課題のねらい
王華の伝を「宋書卷六十三 列傳第二十三 王華」から「従事史を歴任し、名声を得た。」まで、終わりの語句も含めて書き写しなさい。その際、「曇永」はすべて「僧侶」に置き換えること。

宋書卷六十三 列傳第二十三 王華

出自と生い立ち

  • 王華、字は子陵。琅邪臨沂の人。太保王𢎞の従祖弟にあたる。祖父の王薈は衛将軍・会稽内史、父の王廞は太子中庶子・司徒左長史で、呉に居住していた。
  • 東晋の隆安初年、王恭が王国宝討伐の兵を挙げた際、王廞は母の喪に服して家にいたが、王恭の檄に応じて挙兵し、娘を貞烈将軍に任じるなど女性まで官に用いた。
  • 王国宝の死後、王恭は自らの檄によって王廞が多く誅殺を行ったことを咎め、これを名目に王恭を討つべく劉牢之を派遣。王廞は敗走して行方知れずとなり、長子の王泰は殺された。
  • 華は当時十二歳。軍中で父とはぐれ、僧曇永に従って逃げた。劉牢之の捜索が厳しい中、曇永は華に荷物を持たせ従者を装わせ、遅れて歩く華を怠け者だと罵って杖で数十打ち、疑いを逸らして難を逃れさせた。
  • 赦免ののち呉に帰り、父の生死が定かでないため布衣粗食で十余年交際を絶ち、時人に美とたたえられた。
  • 高祖(劉裕)はその才を惜しみ、王廞の喪を発して華に服喪させた。高祖の北伐の際、鎮西将軍・北徐州刺史としてこれに従い、州主簿から鎮西主簿・治中従事史を歴任し、名声を得た。

太祖の下で頭角を現す

  • 太祖(劉義隆)が江陵を征する際、西中郎主簿となり、咨議参軍・録事を歴任。太祖が鎮西に進号すると府に従って転任した。

データ
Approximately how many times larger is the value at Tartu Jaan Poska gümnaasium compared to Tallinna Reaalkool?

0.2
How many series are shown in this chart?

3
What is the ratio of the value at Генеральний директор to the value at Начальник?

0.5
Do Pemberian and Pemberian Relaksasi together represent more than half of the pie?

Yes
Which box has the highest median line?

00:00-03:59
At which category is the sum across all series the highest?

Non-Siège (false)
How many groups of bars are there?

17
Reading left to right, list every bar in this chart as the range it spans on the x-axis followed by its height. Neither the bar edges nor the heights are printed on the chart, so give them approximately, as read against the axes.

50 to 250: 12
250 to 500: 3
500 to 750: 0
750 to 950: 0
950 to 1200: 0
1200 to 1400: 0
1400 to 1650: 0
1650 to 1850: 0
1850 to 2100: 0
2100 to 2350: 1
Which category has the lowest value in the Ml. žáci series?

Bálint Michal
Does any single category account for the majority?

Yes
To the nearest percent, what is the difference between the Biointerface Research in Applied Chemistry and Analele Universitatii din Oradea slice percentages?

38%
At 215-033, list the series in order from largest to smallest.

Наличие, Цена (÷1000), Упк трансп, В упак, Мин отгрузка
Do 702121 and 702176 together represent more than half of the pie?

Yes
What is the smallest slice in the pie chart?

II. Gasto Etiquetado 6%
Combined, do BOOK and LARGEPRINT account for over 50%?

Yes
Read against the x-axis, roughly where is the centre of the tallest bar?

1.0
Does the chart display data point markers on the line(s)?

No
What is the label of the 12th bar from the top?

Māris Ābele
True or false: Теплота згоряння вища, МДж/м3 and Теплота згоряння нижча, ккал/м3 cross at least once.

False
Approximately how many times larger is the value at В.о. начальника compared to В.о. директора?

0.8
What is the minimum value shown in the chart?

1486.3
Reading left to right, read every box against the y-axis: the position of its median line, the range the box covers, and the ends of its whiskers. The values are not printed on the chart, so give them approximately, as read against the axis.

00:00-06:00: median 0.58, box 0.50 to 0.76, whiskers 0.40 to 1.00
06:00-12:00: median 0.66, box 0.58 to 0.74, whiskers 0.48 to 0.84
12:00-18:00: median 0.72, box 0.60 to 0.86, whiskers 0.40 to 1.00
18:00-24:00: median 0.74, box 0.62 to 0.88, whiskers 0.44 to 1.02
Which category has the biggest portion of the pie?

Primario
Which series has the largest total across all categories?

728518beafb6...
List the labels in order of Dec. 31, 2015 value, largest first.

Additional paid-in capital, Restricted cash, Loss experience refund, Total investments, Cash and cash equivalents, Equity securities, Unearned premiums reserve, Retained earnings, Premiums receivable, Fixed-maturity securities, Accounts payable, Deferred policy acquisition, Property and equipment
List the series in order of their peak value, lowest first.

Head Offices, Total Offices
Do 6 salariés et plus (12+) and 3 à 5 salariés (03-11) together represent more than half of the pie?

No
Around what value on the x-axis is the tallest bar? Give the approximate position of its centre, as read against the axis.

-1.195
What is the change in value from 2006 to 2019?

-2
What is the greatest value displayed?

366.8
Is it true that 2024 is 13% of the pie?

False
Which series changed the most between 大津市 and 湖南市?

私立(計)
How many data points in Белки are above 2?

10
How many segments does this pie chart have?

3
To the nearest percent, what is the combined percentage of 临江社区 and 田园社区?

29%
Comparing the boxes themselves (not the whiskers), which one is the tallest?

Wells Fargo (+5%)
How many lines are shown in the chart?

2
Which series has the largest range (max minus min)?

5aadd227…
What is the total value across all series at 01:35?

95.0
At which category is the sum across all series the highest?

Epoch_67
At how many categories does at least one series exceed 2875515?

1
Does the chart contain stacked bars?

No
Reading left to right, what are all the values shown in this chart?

解答例
宋書卷六十三 列傳第二十三 王華

出自と生い立ち

  • 王華、字は子陵。琅邪臨沂の人。太保王𢎞の従祖弟にあたる。祖父の王薈は衛将軍・会稽内史、父の王廞は太子中庶子・司徒左長史で、呉に居住していた。
  • 東晋の隆安初年、王恭が王国宝討伐の兵を挙げた際、王廞は母の喪に服して家にいたが、王恭の檄に応じて挙兵し、娘を貞烈将軍に任じるなど女性まで官に用いた。
  • 王国宝の死後、王恭は自らの檄によって王廞が多く誅殺を行ったことを咎め、これを名目に王恭を討つべく劉牢之を派遣。王廞は敗走して行方知れずとなり、長子の王泰は殺された。
  • 華は当時十二歳。軍中で父とはぐれ、僧僧侶に従って逃げた。劉牢之の捜索が厳しい中、僧侶は華に荷物を持たせ従者を装わせ、遅れて歩く華を怠け者だと罵って杖で数十打ち、疑いを逸らして難を逃れさせた。
  • 赦免ののち呉に帰り、父の生死が定かでないため布衣粗食で十余年交際を絶ち、時人に美とたたえられた。
  • 高祖(劉裕)はその才を惜しみ、王廞の喪を発して華に服喪させた。高祖の北伐の際、鎮西将軍・北徐州刺史としてこれに従い、州主簿から鎮西主簿・治中従事史を歴任し、名声を得た。